> [DATASET EXTRACT]
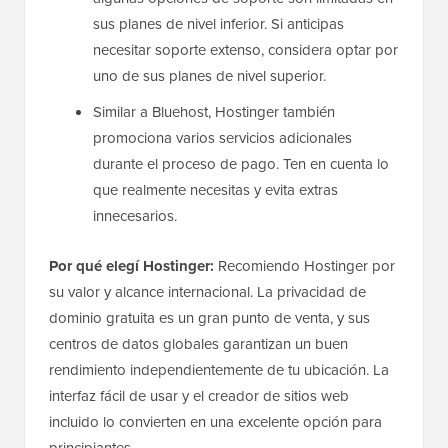
sus planes de nivel inferior. Si anticipas
necesitar soporte extenso, considera optar por
uno de sus planes de nivel superior.
Similar a Bluehost, Hostinger también
promociona varios servicios adicionales
durante el proceso de pago. Ten en cuenta lo
que realmente necesitas y evita extras
innecesarios.
Por qué elegí Hostinger:
Recomiendo Hostinger por
su valor y alcance internacional. La privacidad de
dominio gratuita es un gran punto de venta, y sus
centros de datos globales garantizan un buen
rendimiento independientemente de tu ubicación. La
interfaz fácil de usar y el creador de sitios web
incluido lo convierten en una excelente opción para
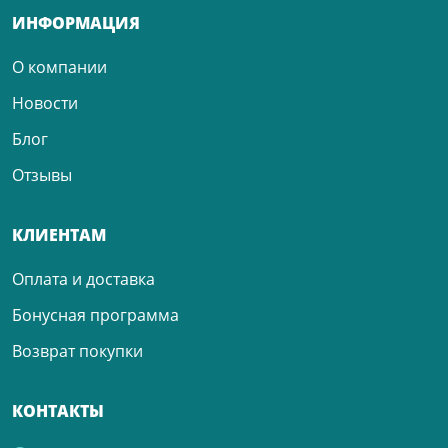
ИНФОРМАЦИЯ
О компании
Новости
Блог
Отзывы
КЛИЕНТАМ
Оплата и доставка
Бонусная программа
Возврат покупки
КОНТАКТЫ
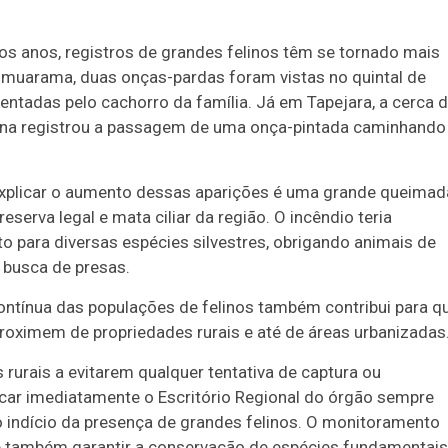
mos anos, registros de grandes felinos têm se tornado mais
muarama, duas onças-pardas foram vistas no quintal de
tadas pelo cachorro da família. Já em Tapejara, a cerca 
sina registrou a passagem de uma onça-pintada caminhando
explicar o aumento dessas aparições é uma grande queimad
erva legal e mata ciliar da região. O incêndio teria
to para diversas espécies silvestres, obrigando animais de
 busca de presas.
ontínua das populações de felinos também contribui para q
roximem de propriedades rurais e até de áreas urbanizadas
 rurais a evitarem qualquer tentativa de captura ou
ar imediatamente o Escritório Regional do órgão sempre
o indício da presença de grandes felinos. O monitoramento
e também garantir a conservação de espécies fundamentais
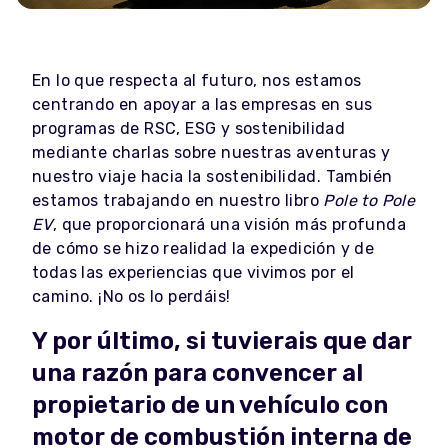
En lo que respecta al futuro, nos estamos
centrando en apoyar a las empresas en sus
programas de RSC, ESG y sostenibilidad
mediante charlas sobre nuestras aventuras y
nuestro viaje hacia la sostenibilidad. También
estamos trabajando en nuestro libro
Pole to Pole
EV
, que proporcionará una visión más profunda
de cómo se hizo realidad la expedición y de
todas las experiencias que vivimos por el
camino. ¡No os lo perdáis!
Y por último, si tuvierais que dar
una razón para convencer al
propietario de un vehículo con
motor de combustión interna de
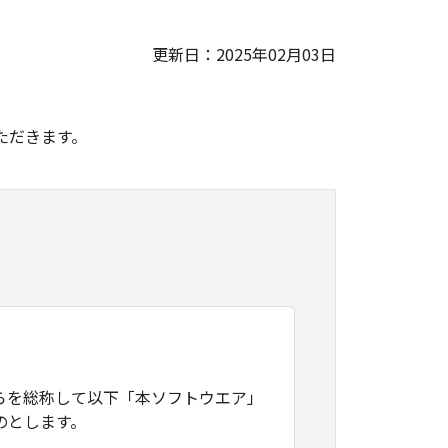
更新日：2025年02月03日
。
ただきます。
らを総称して以下「本ソフトウエア」
のとします。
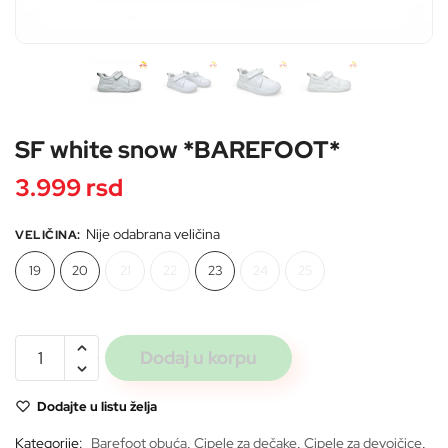
Pošaljite
SF white snow *BAREFOOT*
3.999
rsd
Nije odabrana veličina
VELIČINA
:
19
20
21
22
23
24
25
SF
Dodaj u korpu
white
snow
Dodajte u listu želja
*BAREFOOT*
količina
Kategorije:
Barefoot obuća
,
Cipele za dečake
,
Cipele za devojčice
,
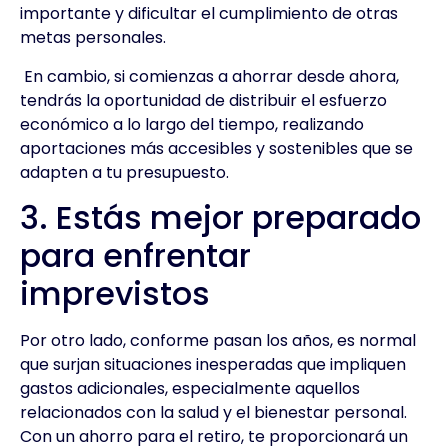
importante y dificultar el cumplimiento de otras
metas personales.
En cambio, si comienzas a ahorrar desde ahora,
tendrás la oportunidad de distribuir el esfuerzo
económico a lo largo del tiempo, realizando
aportaciones más accesibles y sostenibles que se
adapten a tu presupuesto.
3. Estás mejor preparado
para enfrentar
imprevistos
Por otro lado, conforme pasan los años, es normal
que surjan situaciones inesperadas que impliquen
gastos adicionales, especialmente aquellos
relacionados con la salud y el bienestar personal.
Con un ahorro para el retiro, te proporcionará un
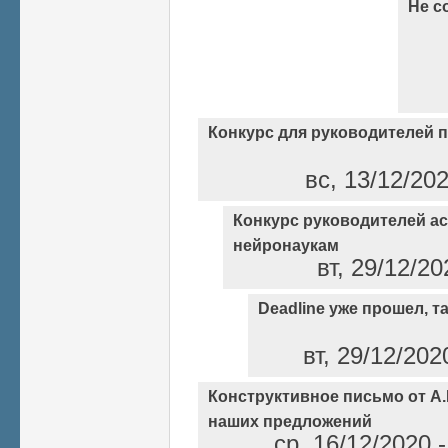
Не с
Конкурс для руководителей 
вс, 13/12/20
Конкурс руководителей а
нейронаукам
вт, 29/12/2
Deadline уже прошел, так
вт, 29/12/202
Конструктивное письмо от А
наших предложений
ср, 16/12/2020 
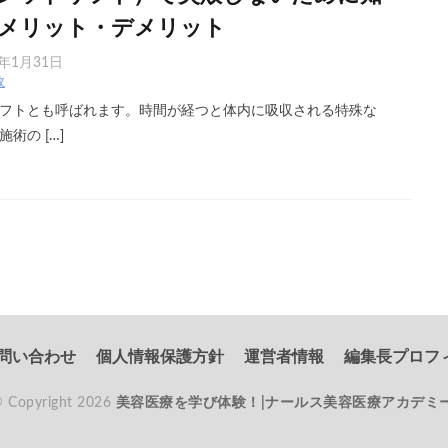
メリット・デメリット
3年1月31日
敗
フトとも呼ばれます。時間が経つと体内に吸収される特殊な
術の […]
問い合わせ
個人情報保護方針
運営者情報
編集長プロフ
 Copyright 2026
美容医療を学び体験！|ナールス美容医療アカデミ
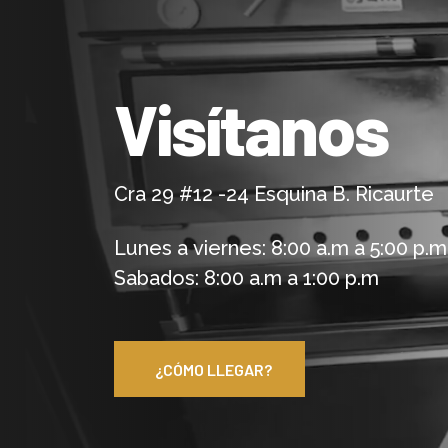
Visítanos
Cra 29 #12 -24 Esquina B. Ricaurte
Lunes a viernes: 8:00 a.m a 5:00 p.m
Sabados: 8:00 a.m a 1:00 p.m
¿CÓMO LLEGAR?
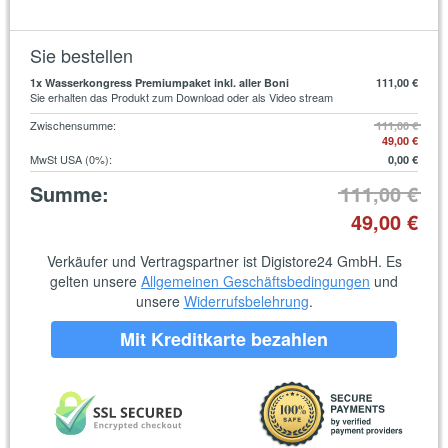
Sie bestellen
1
x Wasserkongress Premiumpaket inkl. aller Boni
111,00 €
Sie erhalten das Produkt zum Download oder als Video stream
Zwischensumme
:
111,00 €
49,00 €
MwSt USA (0%)
:
0,00 €
Summe
:
111,00 €
49,00 €
Verkäufer und Vertragspartner ist Digistore24 GmbH. Es
gelten unsere
Allgemeinen Geschäftsbedingungen
und
unsere
Widerrufsbelehrung
.
Mit Kreditkarte bezahlen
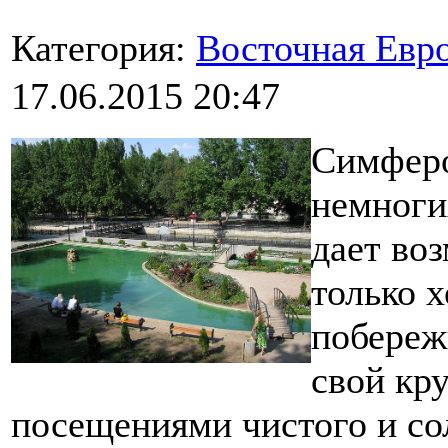
Категория:
Восточная Евр
17.06.2015 20:47
Симферо
немноги
дает во
только 
побереж
свой кр
посещениями чистого и со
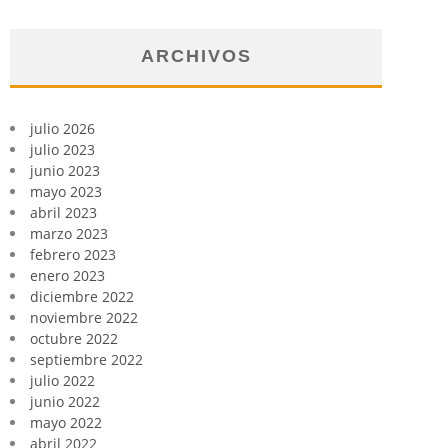
ARCHIVOS
julio 2026
julio 2023
junio 2023
mayo 2023
abril 2023
marzo 2023
febrero 2023
enero 2023
diciembre 2022
noviembre 2022
octubre 2022
septiembre 2022
julio 2022
junio 2022
mayo 2022
abril 2022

> [WHAT YOU WILL DO] An exact repetition of all the records above is required, excluding the pictures.

> [RESULT OF THIS EXERCISE]
sus planes de nivel inferior. Si anticipas
necesitar soporte extenso, considera optar por
uno de sus planes de nivel superior.
Similar a Bluehost, Hostinger también
promociona varios servicios adicionales
durante el proceso de pago. Ten en cuenta lo
que realmente necesitas y evita extras
innecesarios.
Por qué elegí Hostinger:
Recomiendo Hostinger por
su valor y alcance internacional. La privacidad de
dominio gratuita es un gran punto de venta, y sus
centros de datos globales garantizan un buen
rendimiento independientemente de tu ubicación. La
interfaz fácil de usar y el creador de sitios web
incluido lo convierten en una excelente opción para
ИНФОРМАЦИЯ
О компании
Новости
Блог
Отзывы
КЛИЕНТАМ
Оплата и доставка
Бонусная программа
Возврат покупки
КОНТАКТЫ
mos anos, registros de grandes felinos têm se tornado mais
muarama, duas onças-pardas foram vistas no quintal de
tadas pelo cachorro da família. Já em Tapejara, a cerca 
sina registrou a passagem de uma onça-pintada caminhando
explicar o aumento dessas aparições é uma grande queimad
erva legal e mata ciliar da região. O incêndio teria
to para diversas espécies silvestres, obrigando animais de
 busca de presas.
ontínua das populações de felinos também contribui para q
roximem de propriedades rurais e até de áreas urbanizadas
 rurais a evitarem qualquer tentativa de captura ou
ar imediatamente o Escritório Regional do órgão sempre
o indício da presença de grandes felinos. O monitoramento
e também garantir a conservação de espécies fundamentais
En lo que respecta al futuro, nos estamos
centrando en apoyar a las empresas en sus
programas de RSC, ESG y sostenibilidad
mediante charlas sobre nuestras aventuras y
nuestro viaje hacia la sostenibilidad. También
estamos trabajando en nuestro libro
Pole to Pole
EV
, que proporcionará una visión más profunda
de cómo se hizo realidad la expedición y de
todas las experiencias que vivimos por el
camino. ¡No os lo perdáis!
Y por último, si tuvierais que dar
una razón para convencer al
propietario de un vehículo con
motor de combustión interna de
更新日：2025年02月03日
。
ただきます。
らを総称して以下「本ソフトウエア」
のとします。
Pošaljite
SF white snow *BAREFOOT*
3.999
rsd
Nije odabrana veličina
VELIČINA
:
19
20
21
22
23
24
25
SF
Dodaj u korpu
white
snow
Dodajte u listu želja
*BAREFOOT*
količina
Kategorije:
Barefoot obuća
,
Cipele za dečake
,
Cipele za devojčice
,
importante y dificultar el cumplimiento de otras
metas personales.
En cambio, si comienzas a ahorrar desde ahora,
tendrás la oportunidad de distribuir el esfuerzo
económico a lo largo del tiempo, realizando
aportaciones más accesibles y sostenibles que se
adapten a tu presupuesto.
3. Estás mejor preparado
para enfrentar
imprevistos
Por otro lado, conforme pasan los años, es normal
que surjan situaciones inesperadas que impliquen
gastos adicionales, especialmente aquellos
relacionados con la salud y el bienestar personal.
Con un ahorro para el retiro, te proporcionará un
Не с
Конкурс для руководителей 
вс, 13/12/20
Конкурс руководителей а
нейронаукам
вт, 29/12/2
Deadline уже прошел, так
вт, 29/12/202
Конструктивное письмо от А
наших предложений
ср, 16/12/2020 
メリット・デメリット
3年1月31日
敗
フトとも呼ばれます。時間が経つと体内に吸収される特殊な
術の […]
問い合わせ
個人情報保護方針
運営者情報
編集長プロフ
 Copyright 2026
美容医療を学び体験！|ナールス美容医療アカデミ
Visítanos
Cra 29 #12 -24 Esquina B. Ricaurte
Lunes a viernes: 8:00 a.m a 5:00 p.m
Sabados: 8:00 a.m a 1:00 p.m
¿CÓMO LLEGAR?
Sie bestellen
1
x Wasserkongress Premiumpaket inkl. aller Boni
111,00 €
Sie erhalten das Produkt zum Download oder als Video stream
Zwischensumme
:
111,00 €
49,00 €
MwSt USA (0%)
:
0,00 €
Summe
:
111,00 €
49,00 €
Verkäufer und Vertragspartner ist Digistore24 GmbH. Es
gelten unsere
Allgemeinen Geschäftsbedingungen
und
unsere
Widerrufsbelehrung
.
Mit Kreditkarte bezahlen
Категория:
Восточная Евр
17.06.2015 20:47
Симферо
немноги
дает во
только 
побереж
свой кр
посещениями чистого и со
ARCHIVOS
julio 2026
julio 2023
junio 2023
mayo 2023
abril 2023
marzo 2023
febrero 2023
enero 2023
diciembre 2022
noviembre 2022
octubre 2022
septiembre 2022
julio 2022
junio 2022
mayo 2022
abril 2022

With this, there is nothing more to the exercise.